Rispetto agli ambiti di gestione, la legge Calderoli fa una distinzione fra le materie che rientrano nei diritti civili e sociali (sanità, istruzione, tutela ambientale) e tutti gli altri (protezione civile, ricerca scientifica, previdenza sociale complementare). Le materie del secondo gruppo possono essere discusse subito. Quelle del primo gruppo debbono aspettare il varo di altri adempimenti legislativi prima di essere negoziati. La distinzione è d’obbligo perché l’articolo 117 della Costituzione stabilisce che non si può effettuare nessun intervento sulle materie inerenti i diritti sociali e civili se prima non sono stati definiti i livelli minimi da garantire su tutto il territorio nazionale. Si tratta dei famosi Lep (Livelli essenziali delle prestazioni) che devono essere determinati dallo Stato. Il compito è stato attribuito al governo che legifererà non si sa quando, anche perché si attende il pronunciamento di una commissione appositamente costituita sotto la direzione del giurista Sabino Cassese.
In ogni caso è inutile fossilizzarsi su questa o quella tecnicalità: la legge Calderoli è presa di mira come strategia per congelare l’attuazione dell’autonomia differenziata, in attesa, forse, che un’altra maggioranza rimetta di nuovo mano alla Costituzione per ripristinare un testo simile a quello che avevamo prima della riforma del 2001.
Le criticità
Le principali obiezioni avanzate dagli oppositori dell’autonomia differenziata sono due. La prima è che, da un punto di vista normativo, l’Italia rischia di diventare uno spezzatino che metterà in difficoltà cittadini e operatori economici. Ad esempio, in materia ambientale si potrebbe avere una tale pluralità di assetti normativi rispetto a procedure, autorizzazioni e controlli, da mandare in confusione chi possiede attività economiche in più regioni. Per di più la libertà normativa può incitare le regioni a lanciarsi in una pericolosa gara di permissivismo per attirare in casa propria le imprese in cerca di siti produttivi. L’obiezione più rilevante, tuttavia, è che l’autonomia differenziata aumenterà le disuguaglianze fra regioni ricche e regioni povere. In materia finanziaria la riforma costituzionale del 2001 non introduce novità di rilievo rispetto alla versione originaria del 1947.
Entrambe le versioni affermano che le Regioni possono godere di tributi propri e partecipare a quelli erariali destinati allo Stato centrale. Ma la versione del 1947 precisava che l’autonomia finanziaria si attua «nelle forme e nei limiti stabiliti da leggi della Repubblica». La versione del 2001 è più vaga lasciando la porta aperta a vie di definizione meno controllabili come il tavolo di negoziazione che il governo avvia con le singole regioni richiedenti il supplemento di autonomia. In effetti l’articolo 5 della legge Calderoli stabilisce che «l’intesa individua le modalità di finanziamento delle funzioni attribuite attraverso compartecipazioni al gettito di uno o più tributi erariali maturato nel territorio regionale».
_ _ _ _ _ _ _
• ATTIVITÀ DA SVOLGERE
1. Ricopia senza modifiche un passo del brano sull'autonomia differenziata: parti dalle parole "In ogni caso" e fermati dopo "riforma del 2001.".
2. Nel brano sull'autonomia differenziata, chi dirige la commissione appositamente costituita di cui si attende il pronunciamento?
3. Elenca tutte le materie che il brano sull'autonomia differenziata riporta tra parentesi, nei due gruppi distinti dalla legge Calderoli.
L'elenco di dati non ha alcun legame con il brano sull'autonomia differenziata.
_ _ _ _ _ _ _
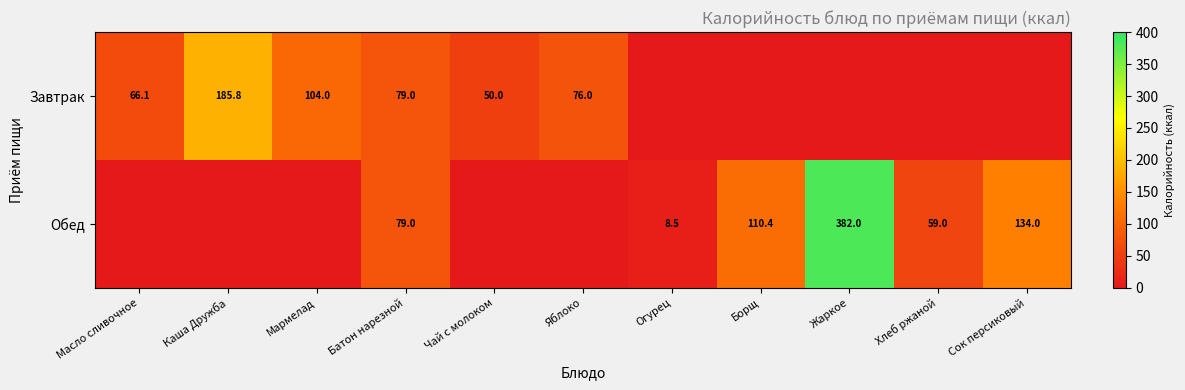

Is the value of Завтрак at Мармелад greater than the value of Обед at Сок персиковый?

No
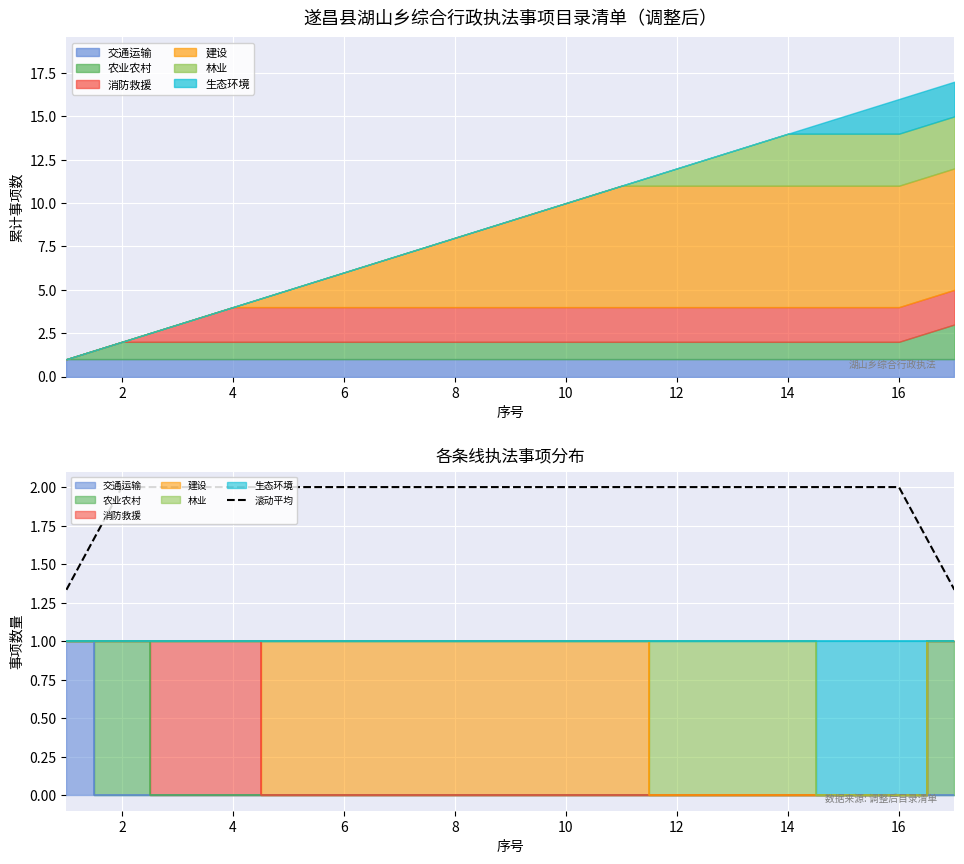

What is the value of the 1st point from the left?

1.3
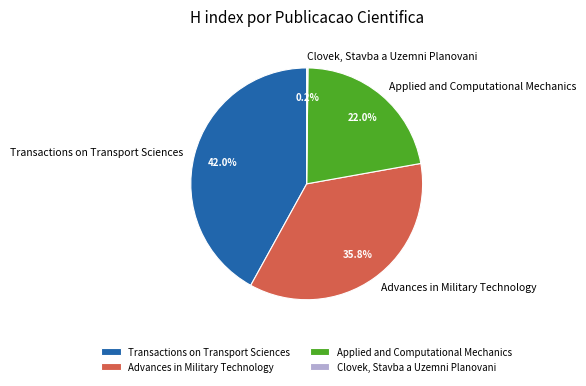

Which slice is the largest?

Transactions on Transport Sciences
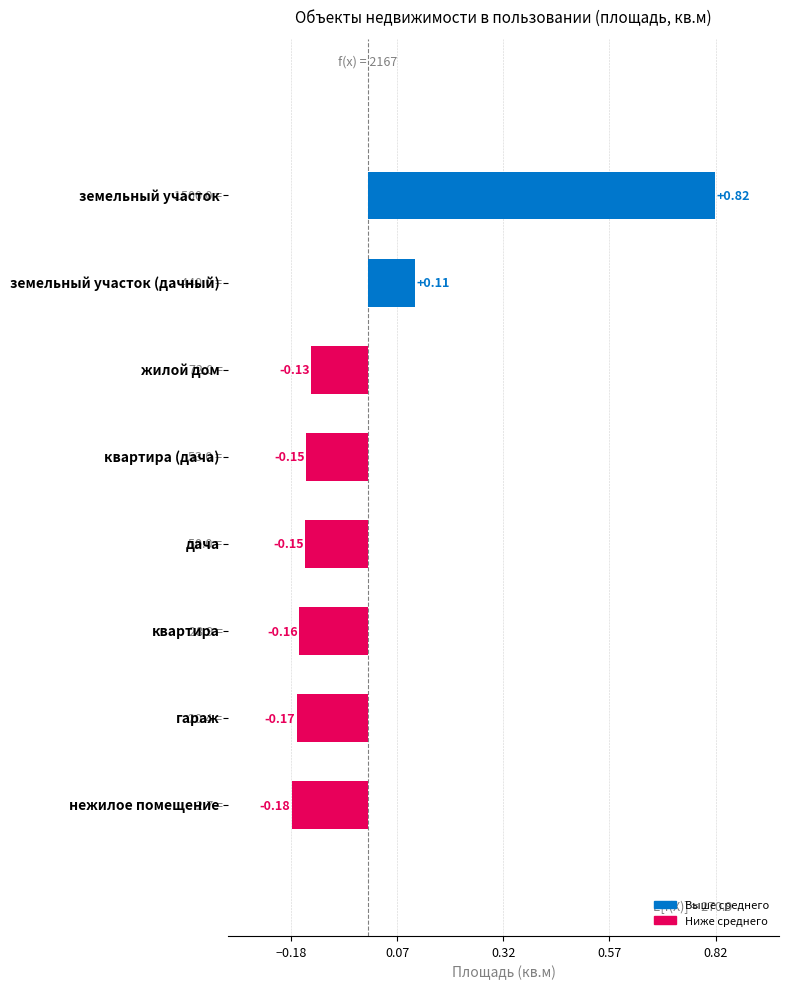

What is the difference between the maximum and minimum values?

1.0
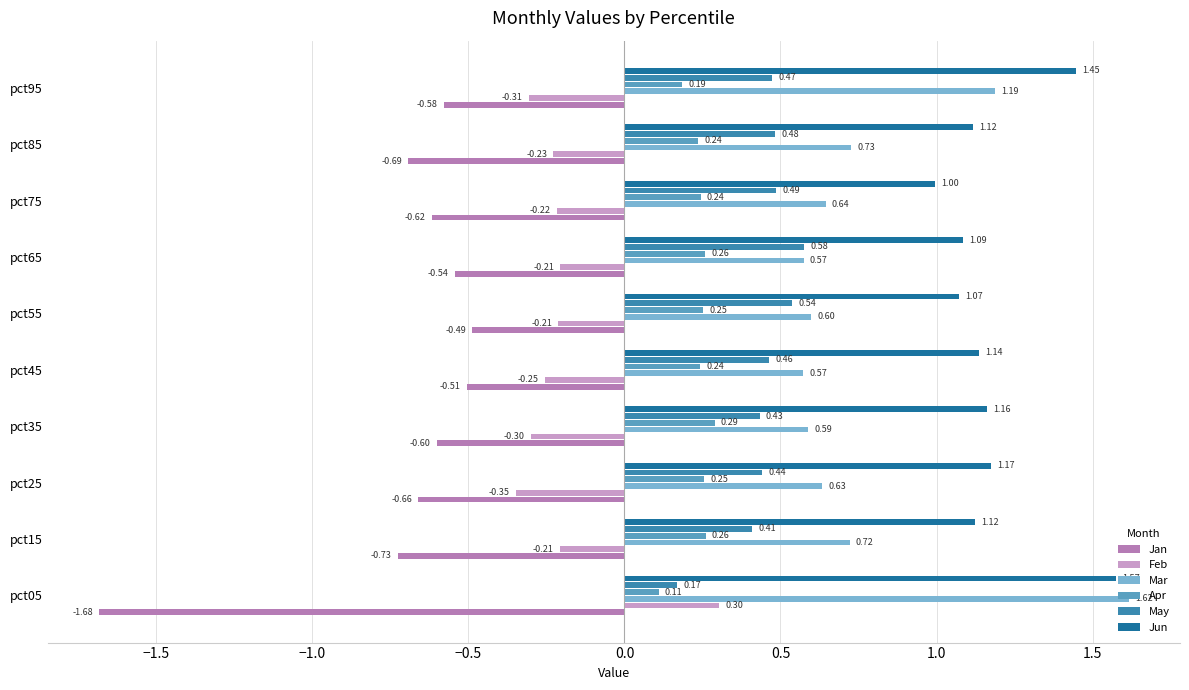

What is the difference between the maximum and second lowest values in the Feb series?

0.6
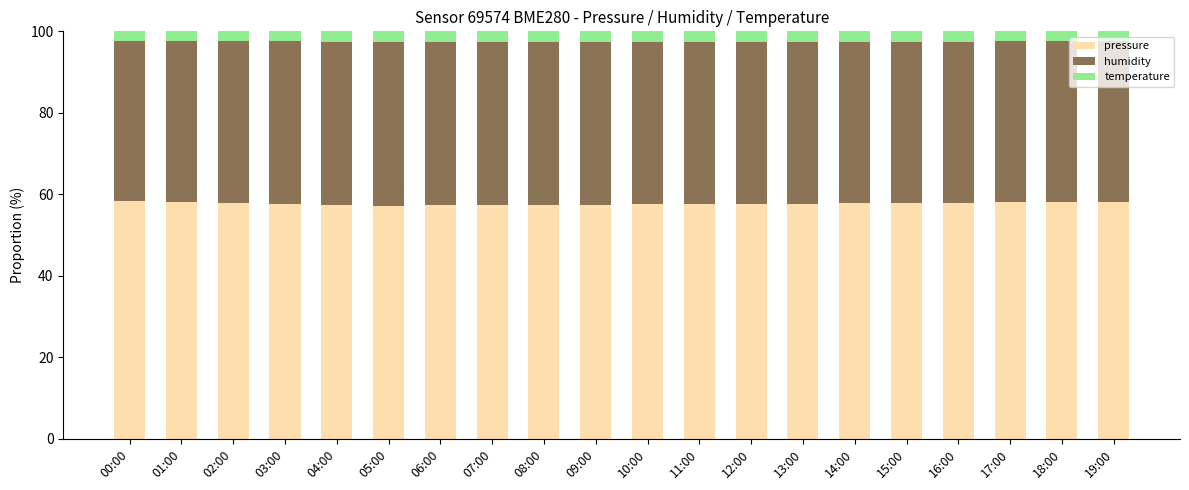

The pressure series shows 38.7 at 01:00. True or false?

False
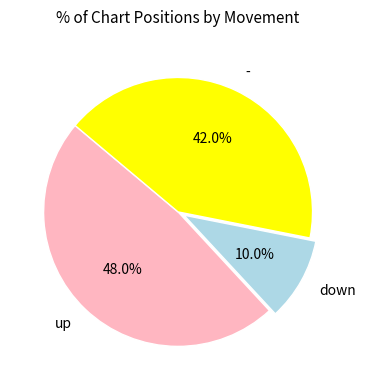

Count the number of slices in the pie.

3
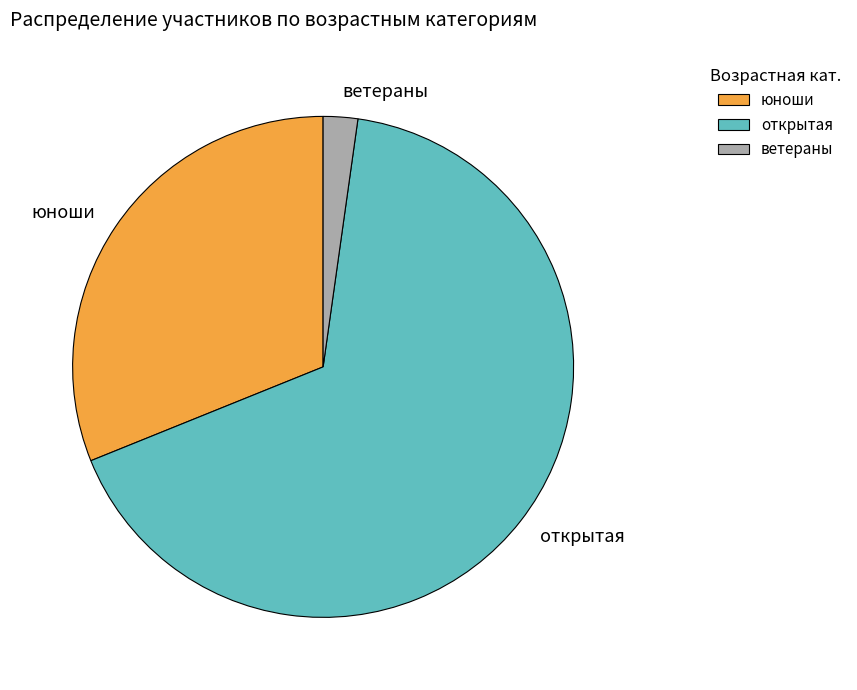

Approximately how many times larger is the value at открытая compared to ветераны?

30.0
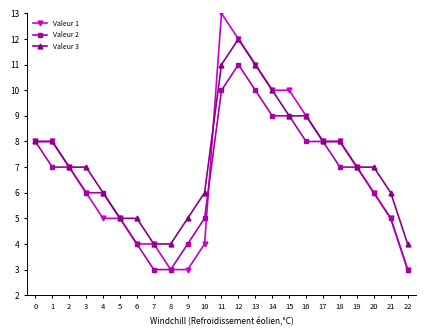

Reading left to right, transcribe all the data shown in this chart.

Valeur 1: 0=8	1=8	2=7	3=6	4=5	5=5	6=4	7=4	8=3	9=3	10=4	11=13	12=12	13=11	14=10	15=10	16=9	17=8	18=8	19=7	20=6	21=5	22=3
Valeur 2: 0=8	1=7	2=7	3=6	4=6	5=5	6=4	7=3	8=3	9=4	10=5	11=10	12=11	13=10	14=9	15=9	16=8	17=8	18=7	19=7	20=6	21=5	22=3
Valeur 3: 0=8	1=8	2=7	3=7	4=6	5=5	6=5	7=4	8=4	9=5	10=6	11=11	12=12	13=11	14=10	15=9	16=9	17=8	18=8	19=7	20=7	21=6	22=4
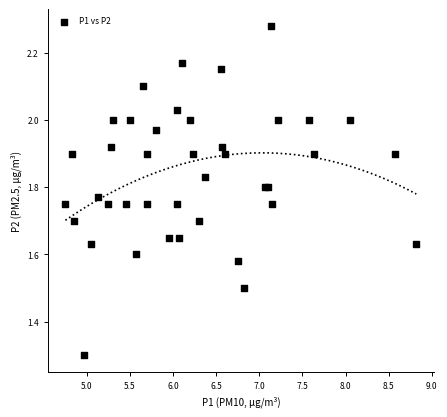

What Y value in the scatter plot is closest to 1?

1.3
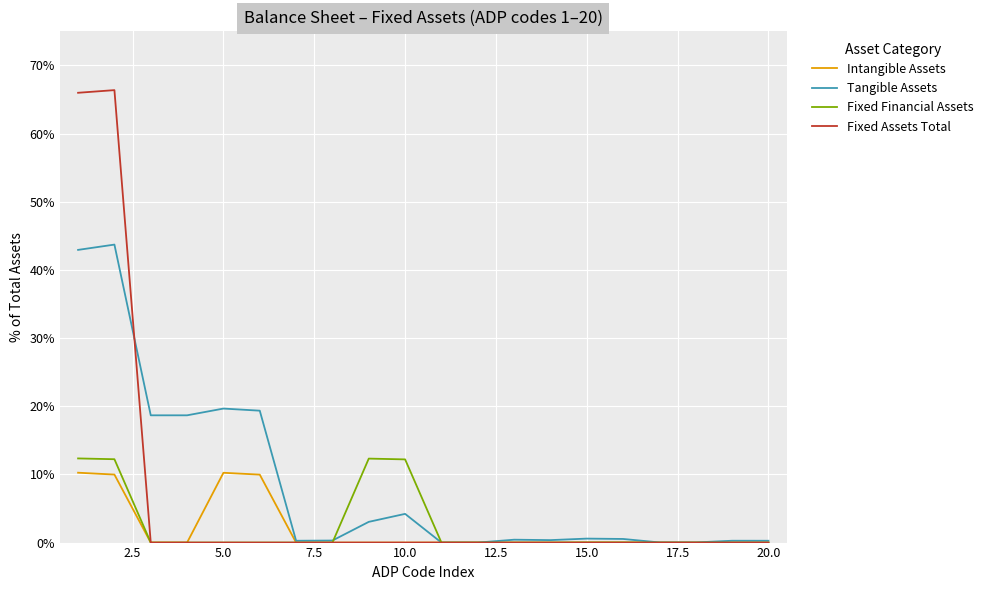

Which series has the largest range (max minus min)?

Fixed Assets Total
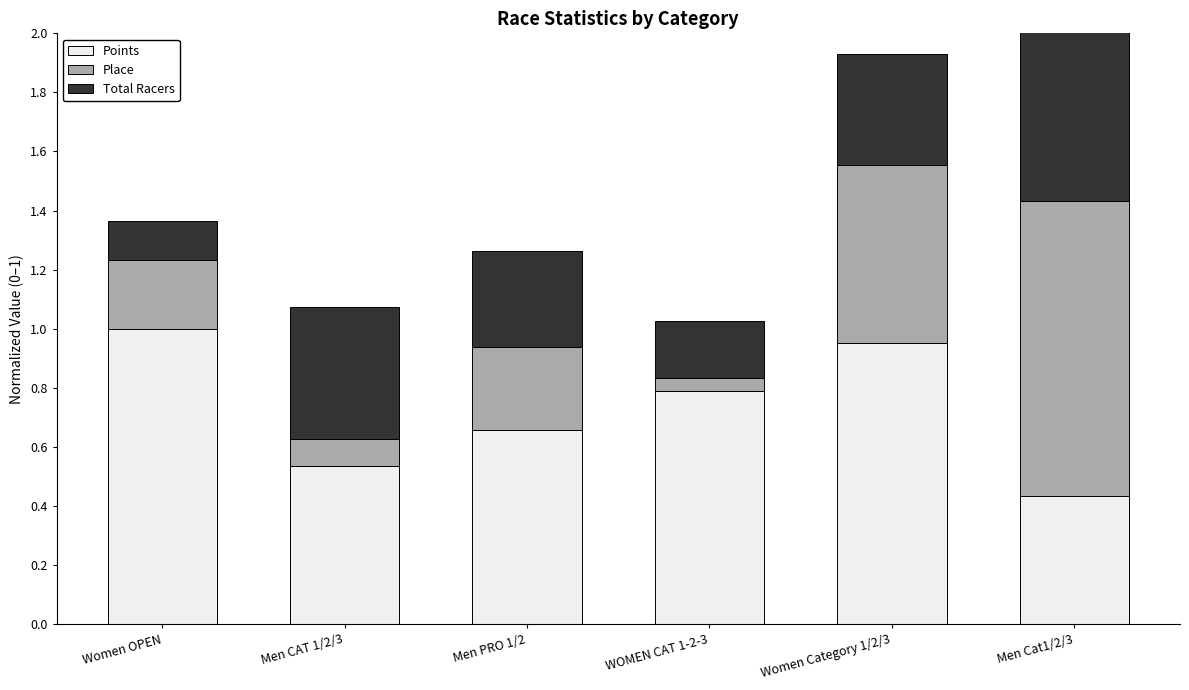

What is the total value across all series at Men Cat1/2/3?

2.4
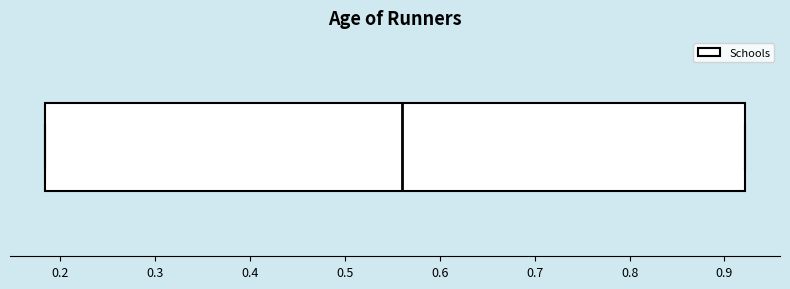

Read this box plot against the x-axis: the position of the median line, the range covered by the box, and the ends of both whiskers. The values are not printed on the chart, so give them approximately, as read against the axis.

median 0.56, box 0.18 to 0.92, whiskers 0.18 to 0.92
_ _ _ _ _ _ _
• RISPOSTE ALLE ATTIVITÀ
1.
In ogni caso è inutile fossilizzarsi su questa o quella tecnicalità: la legge Calderoli è presa di mira come strategia per congelare l’attuazione dell’autonomia differenziata, in attesa, forse, che un’altra maggioranza rimetta di nuovo mano alla Costituzione per ripristinare un testo simile a quello che avevamo prima della riforma del 2001.

2. Il giurista Sabino Cassese.

3.
- sanità
- istruzione
- tutela ambientale
- protezione civile
- ricerca scientifica
- previdenza sociale complementare